Task list
1. List the three areas in which, according to the letter to COS colleagues, George Mason is monitoring the global impacts of the Covid-19 pandemic.
2. Please reproduce the letter to COS colleagues word for word, from "I want to take" up to and including "and women equal.".
3. Translate this sentence from the letter to COS colleagues into Spanish: "I am confident we will find a path forward in COS and across Mason."

Supplied text
Dear COS colleagues:
 
I am writing to check-in with you and share a few thoughts.  This is a trying week, both across the university and within the communities where our lives and work intersect.
 
George Mason continues to monitor and adjust to the evolving global impacts of the Covid-19 pandemic in terms of human health and safety, economic impacts and operations continuity.  As we prepare to start a new fiscal year that sets us on a course for a material decline in revenues to support our academic programs and operations, plans are starting to emerge to deal with the financial strain. I am confident we will find a path forward in COS and across Mason.
 
I want to take a moment and reflect on what has been yet another historically tragic week in racial relations in the US.  The callous indifference and excessive force exercised one week ago by a police officer in Minneapolis which led George Floyd to plead for his life for several minutes prior to his death was not an isolated or random event.  It is simply one of the more graphic, well chronicled events of a pattern of systemic, racially-based oppression in a country which claims to hold all men and women equal.

Collected data:

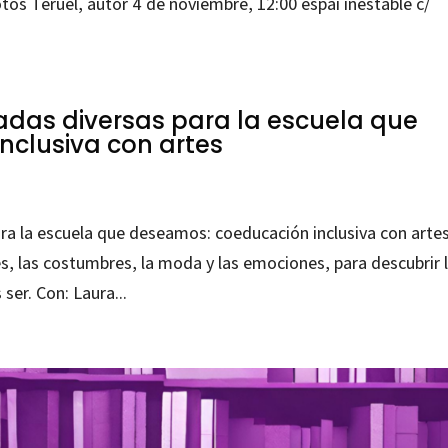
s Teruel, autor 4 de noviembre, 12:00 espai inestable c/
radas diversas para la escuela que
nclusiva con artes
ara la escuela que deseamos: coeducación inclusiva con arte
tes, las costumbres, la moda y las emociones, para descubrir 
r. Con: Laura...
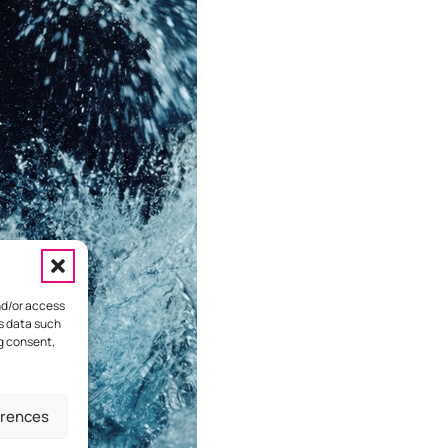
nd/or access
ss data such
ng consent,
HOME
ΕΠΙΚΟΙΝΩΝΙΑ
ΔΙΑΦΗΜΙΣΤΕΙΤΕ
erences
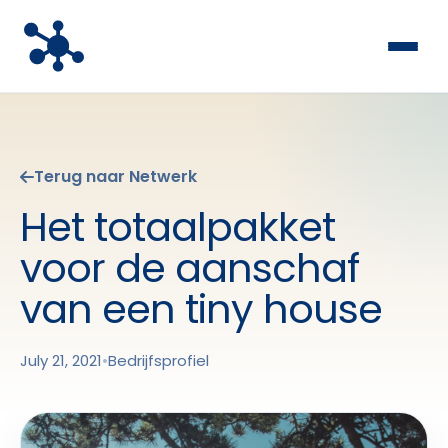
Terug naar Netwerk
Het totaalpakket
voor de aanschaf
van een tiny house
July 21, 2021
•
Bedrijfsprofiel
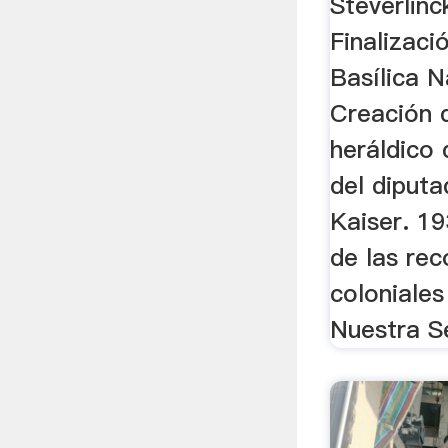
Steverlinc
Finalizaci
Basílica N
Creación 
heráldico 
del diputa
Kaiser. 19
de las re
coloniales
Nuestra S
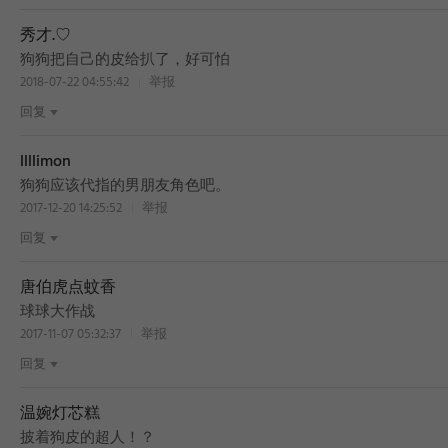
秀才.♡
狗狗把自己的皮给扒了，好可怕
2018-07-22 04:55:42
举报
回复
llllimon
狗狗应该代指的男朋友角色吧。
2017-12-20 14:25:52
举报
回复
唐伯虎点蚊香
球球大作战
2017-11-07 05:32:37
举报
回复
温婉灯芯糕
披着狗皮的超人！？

--

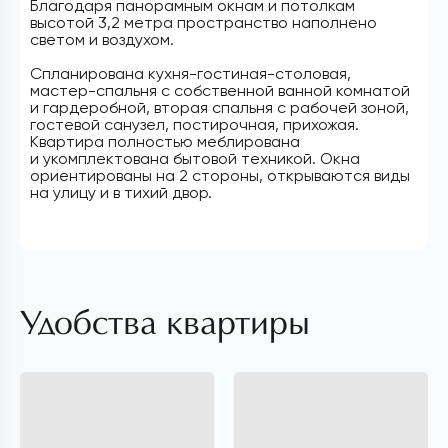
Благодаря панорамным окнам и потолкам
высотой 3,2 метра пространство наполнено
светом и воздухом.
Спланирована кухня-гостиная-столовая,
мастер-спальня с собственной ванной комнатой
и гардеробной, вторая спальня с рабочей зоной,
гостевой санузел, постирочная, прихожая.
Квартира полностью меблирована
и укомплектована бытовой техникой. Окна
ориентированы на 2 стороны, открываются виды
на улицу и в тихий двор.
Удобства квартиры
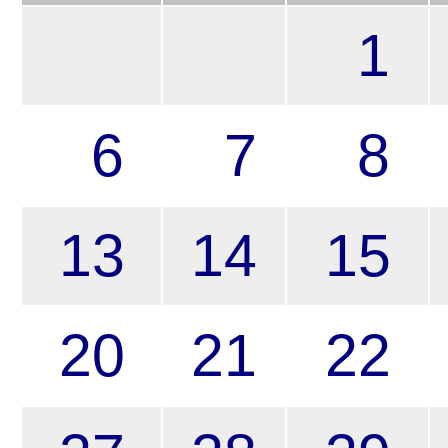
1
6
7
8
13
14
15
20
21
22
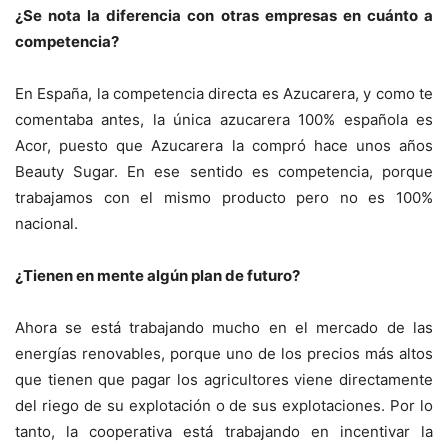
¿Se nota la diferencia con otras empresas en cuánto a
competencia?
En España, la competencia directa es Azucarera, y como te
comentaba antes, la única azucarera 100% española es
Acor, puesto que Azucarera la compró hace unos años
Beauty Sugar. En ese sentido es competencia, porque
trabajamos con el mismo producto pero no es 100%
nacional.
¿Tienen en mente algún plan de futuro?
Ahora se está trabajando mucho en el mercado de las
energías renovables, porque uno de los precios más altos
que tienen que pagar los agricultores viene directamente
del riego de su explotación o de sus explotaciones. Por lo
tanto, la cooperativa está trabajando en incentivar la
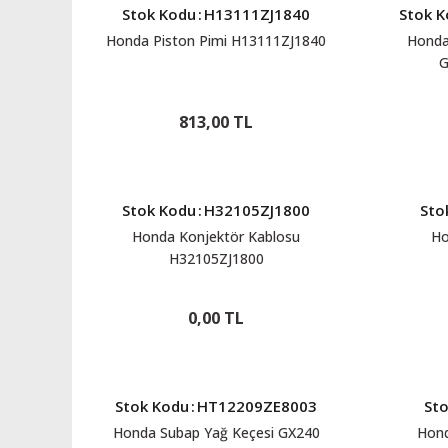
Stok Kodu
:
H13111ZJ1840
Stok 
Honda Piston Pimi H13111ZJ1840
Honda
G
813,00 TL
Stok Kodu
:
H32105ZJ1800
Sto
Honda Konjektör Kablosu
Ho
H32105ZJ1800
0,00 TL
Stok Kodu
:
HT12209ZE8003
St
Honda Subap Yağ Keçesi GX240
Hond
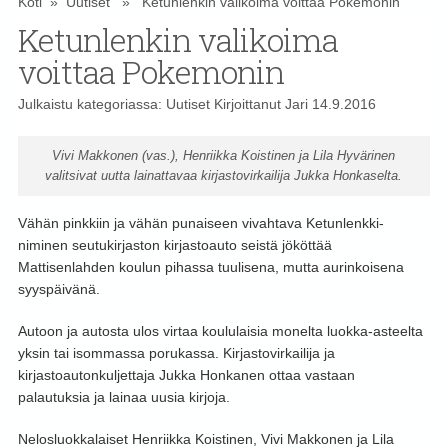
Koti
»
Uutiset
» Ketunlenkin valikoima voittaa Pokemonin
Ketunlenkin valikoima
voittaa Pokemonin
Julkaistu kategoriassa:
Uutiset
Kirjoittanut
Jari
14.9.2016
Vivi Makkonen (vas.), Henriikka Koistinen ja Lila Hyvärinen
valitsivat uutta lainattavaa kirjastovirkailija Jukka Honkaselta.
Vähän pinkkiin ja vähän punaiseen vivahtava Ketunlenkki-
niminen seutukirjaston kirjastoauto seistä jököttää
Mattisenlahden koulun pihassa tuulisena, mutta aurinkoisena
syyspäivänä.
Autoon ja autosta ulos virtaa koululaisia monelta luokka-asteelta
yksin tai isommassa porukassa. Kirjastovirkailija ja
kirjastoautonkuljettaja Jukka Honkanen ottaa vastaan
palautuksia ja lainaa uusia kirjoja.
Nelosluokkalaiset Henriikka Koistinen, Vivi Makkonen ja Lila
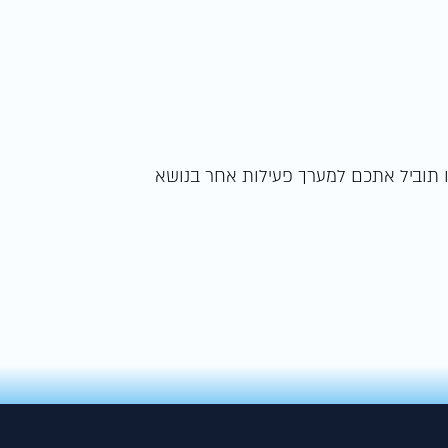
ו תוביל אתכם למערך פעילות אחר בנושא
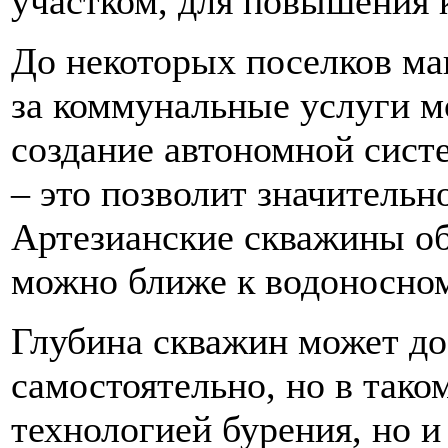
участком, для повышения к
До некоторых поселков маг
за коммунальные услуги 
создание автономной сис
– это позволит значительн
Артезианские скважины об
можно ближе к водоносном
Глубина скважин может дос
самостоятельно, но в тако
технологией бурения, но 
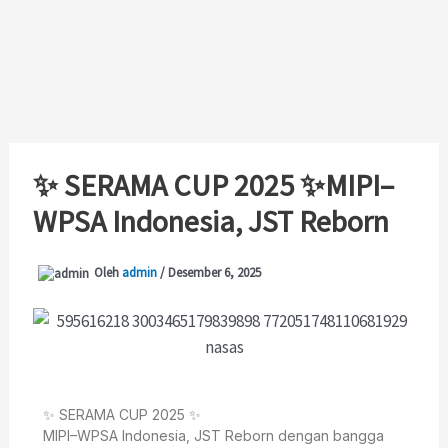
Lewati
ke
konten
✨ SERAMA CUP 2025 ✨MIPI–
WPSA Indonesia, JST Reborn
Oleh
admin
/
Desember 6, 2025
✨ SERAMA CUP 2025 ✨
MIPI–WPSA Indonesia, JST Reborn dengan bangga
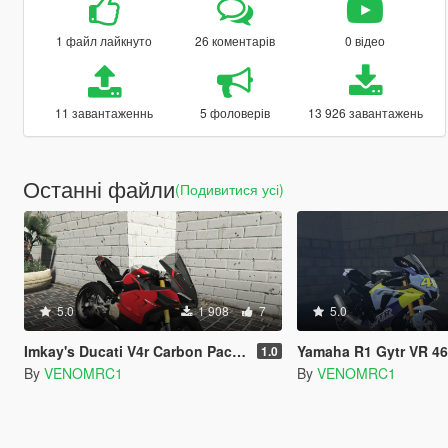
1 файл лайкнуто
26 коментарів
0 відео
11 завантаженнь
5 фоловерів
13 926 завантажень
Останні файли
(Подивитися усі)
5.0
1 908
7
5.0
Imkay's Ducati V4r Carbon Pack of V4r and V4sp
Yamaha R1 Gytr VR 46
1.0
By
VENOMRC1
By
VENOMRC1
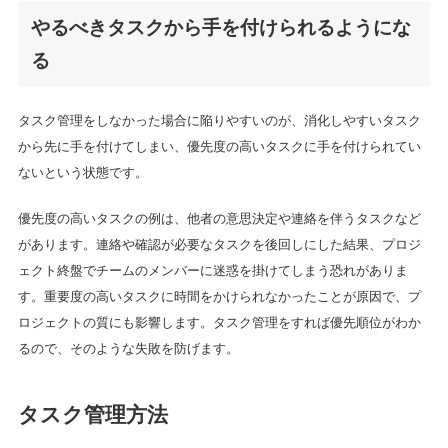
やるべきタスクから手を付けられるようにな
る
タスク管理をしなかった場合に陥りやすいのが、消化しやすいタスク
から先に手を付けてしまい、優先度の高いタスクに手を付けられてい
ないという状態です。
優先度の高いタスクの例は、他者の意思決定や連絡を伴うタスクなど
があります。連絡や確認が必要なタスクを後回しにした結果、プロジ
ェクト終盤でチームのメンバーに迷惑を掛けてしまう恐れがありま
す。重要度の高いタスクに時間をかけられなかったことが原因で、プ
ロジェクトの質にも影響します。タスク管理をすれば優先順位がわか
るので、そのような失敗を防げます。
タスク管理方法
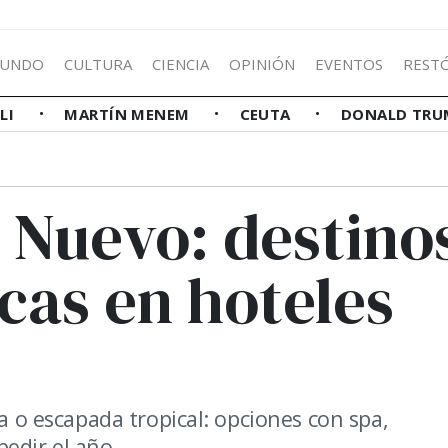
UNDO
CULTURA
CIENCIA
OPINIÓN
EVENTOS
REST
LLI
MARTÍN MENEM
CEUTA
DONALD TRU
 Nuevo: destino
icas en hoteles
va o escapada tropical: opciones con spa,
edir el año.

==

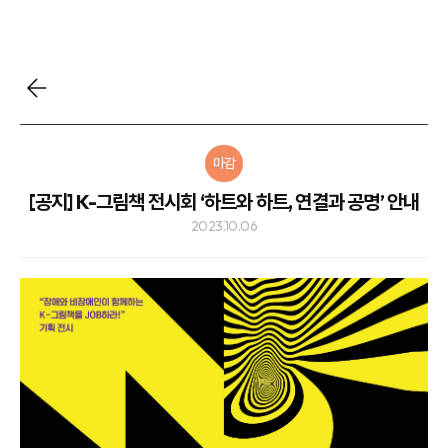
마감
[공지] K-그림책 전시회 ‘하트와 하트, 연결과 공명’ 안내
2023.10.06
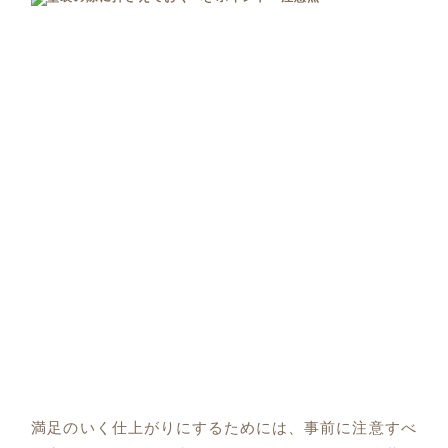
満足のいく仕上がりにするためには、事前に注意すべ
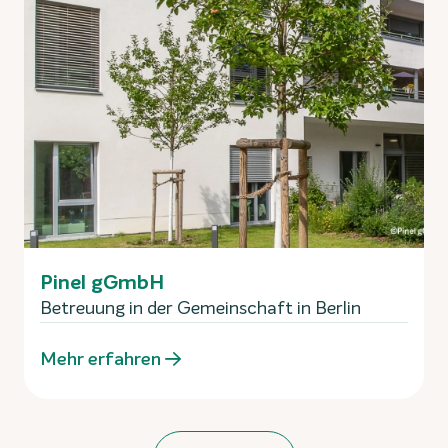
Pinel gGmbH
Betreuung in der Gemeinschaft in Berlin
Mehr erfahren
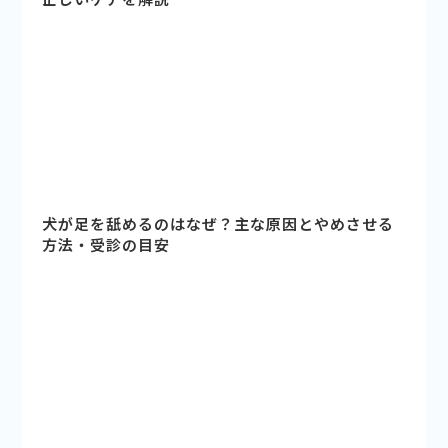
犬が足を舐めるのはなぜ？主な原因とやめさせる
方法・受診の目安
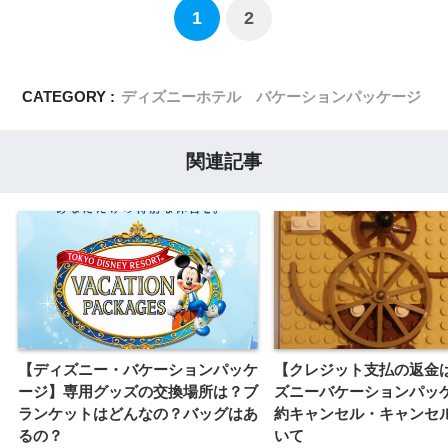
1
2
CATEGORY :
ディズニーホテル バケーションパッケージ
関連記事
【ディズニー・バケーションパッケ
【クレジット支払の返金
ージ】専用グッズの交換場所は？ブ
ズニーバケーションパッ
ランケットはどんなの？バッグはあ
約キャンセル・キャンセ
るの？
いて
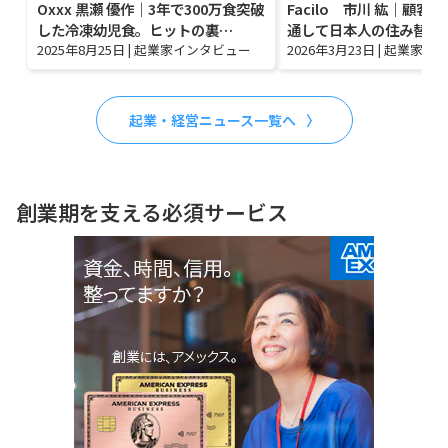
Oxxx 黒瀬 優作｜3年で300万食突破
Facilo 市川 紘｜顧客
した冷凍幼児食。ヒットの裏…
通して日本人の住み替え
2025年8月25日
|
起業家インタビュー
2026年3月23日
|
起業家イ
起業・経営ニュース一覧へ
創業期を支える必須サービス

Outputs by task
1.
human health and safety
economic impacts
operations continuity

2.
I want to take a moment and reflect on what has been yet another historically tragic week in racial relations in the US.  The callous indifference and excessive force exercised one week ago by a police officer in Minneapolis which led George Floyd to plead for his life for several minutes prior to his death was not an isolated or random event.  It is simply one of the more graphic, well chronicled events of a pattern of systemic, racially-based oppression in a country which claims to hold all men and women equal.

3. Confío en que encontraremos un camino a seguir en COS y en todo Mason.